A degradação do SNS está a piorar a qualidade de vida dos portugueses e a agravar as desigualdades. Neste momento só se espera que essa degradação do SNS não tenha chegado a um ponto em que deixou de ser o melhor sítio para nos tratarmos, porque ali estão os melhores profissionais. Existem já sinais preocupantes, por via da dificuldade em encontrar médicos e até enfermeiros que queiram ali trabalhar e não podemos dizer que a explicação seja apenas salarial.
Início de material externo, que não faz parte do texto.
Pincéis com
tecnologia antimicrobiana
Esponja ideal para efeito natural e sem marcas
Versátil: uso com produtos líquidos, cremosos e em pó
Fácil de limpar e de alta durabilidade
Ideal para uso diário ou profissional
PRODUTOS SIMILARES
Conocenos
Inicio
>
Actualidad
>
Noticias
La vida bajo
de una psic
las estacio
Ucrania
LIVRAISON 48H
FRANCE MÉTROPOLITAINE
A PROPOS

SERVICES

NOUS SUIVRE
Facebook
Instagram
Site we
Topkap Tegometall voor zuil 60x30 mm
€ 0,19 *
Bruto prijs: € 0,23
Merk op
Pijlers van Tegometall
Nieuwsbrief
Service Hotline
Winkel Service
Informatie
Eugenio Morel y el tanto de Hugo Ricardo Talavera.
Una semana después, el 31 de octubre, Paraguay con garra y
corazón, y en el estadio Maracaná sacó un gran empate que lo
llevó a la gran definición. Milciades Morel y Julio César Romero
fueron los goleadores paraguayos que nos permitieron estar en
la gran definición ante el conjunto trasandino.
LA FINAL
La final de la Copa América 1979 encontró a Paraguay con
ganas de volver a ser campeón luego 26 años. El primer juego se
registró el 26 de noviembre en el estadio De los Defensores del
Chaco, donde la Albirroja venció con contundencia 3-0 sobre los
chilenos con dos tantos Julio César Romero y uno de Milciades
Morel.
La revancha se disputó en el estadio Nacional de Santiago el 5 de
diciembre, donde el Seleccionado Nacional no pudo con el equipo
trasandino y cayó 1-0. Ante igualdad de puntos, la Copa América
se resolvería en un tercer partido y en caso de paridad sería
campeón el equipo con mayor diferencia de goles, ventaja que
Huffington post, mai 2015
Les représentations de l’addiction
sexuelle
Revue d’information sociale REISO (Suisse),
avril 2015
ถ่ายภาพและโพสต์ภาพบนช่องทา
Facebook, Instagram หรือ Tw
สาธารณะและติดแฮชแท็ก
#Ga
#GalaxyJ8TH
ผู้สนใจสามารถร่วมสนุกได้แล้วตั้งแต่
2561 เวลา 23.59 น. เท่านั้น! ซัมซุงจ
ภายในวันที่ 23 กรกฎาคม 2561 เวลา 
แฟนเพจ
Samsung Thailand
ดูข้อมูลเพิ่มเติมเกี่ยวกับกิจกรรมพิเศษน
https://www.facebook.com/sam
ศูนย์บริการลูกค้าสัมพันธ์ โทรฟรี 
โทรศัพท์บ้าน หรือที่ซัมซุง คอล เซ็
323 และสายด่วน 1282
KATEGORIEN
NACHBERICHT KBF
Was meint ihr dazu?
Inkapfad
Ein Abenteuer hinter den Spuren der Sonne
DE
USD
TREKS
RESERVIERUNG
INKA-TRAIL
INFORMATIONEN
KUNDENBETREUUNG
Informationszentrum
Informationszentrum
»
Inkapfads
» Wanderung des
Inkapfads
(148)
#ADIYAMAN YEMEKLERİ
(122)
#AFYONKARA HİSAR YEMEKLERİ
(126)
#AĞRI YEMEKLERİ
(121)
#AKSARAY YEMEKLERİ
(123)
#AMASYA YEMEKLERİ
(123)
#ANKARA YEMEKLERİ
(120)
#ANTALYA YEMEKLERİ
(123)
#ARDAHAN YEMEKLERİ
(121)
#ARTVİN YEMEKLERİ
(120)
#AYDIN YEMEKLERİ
Basta irmos aos hospitais para ver em que condições se trabalha em algumas especialidades, ou mesmo nas urgências.

O que se tem passado tem responsáveis, são exactamente aqueles que têm jurado amor eterno ao SNS. Não investiram nos serviços públicos, preferiram fazer uma política pela negativa – desfazer o passado –, em vez de adoptarem medidas que melhorassem a vida de todos os portugueses e não apenas dos seus eleitorados. Preferiram adoptar medidas numa lógica do “porque sim”, em vez de estudarem e escolherem as soluções que melhor servem os cidadãos.

Claro que do ponto de vista eleitoral foi óptimo e parece até continuar a ser muito bom, a crer na popularidade de uma ministra da Saúde que o que fez pelo sector foi contribuir para a sua degradação. PS, PCP e BE têm de assumir as suas responsabilidades, de seis anos em que optaram por distribuir o que não tínhamos, em vez de investir nos serviços públicos fundamentais, que incluem a Saúde. A esmagadora maioria dos portugueses apoia o SNS, quem não apoiou o SNS foi quem nos tem governado.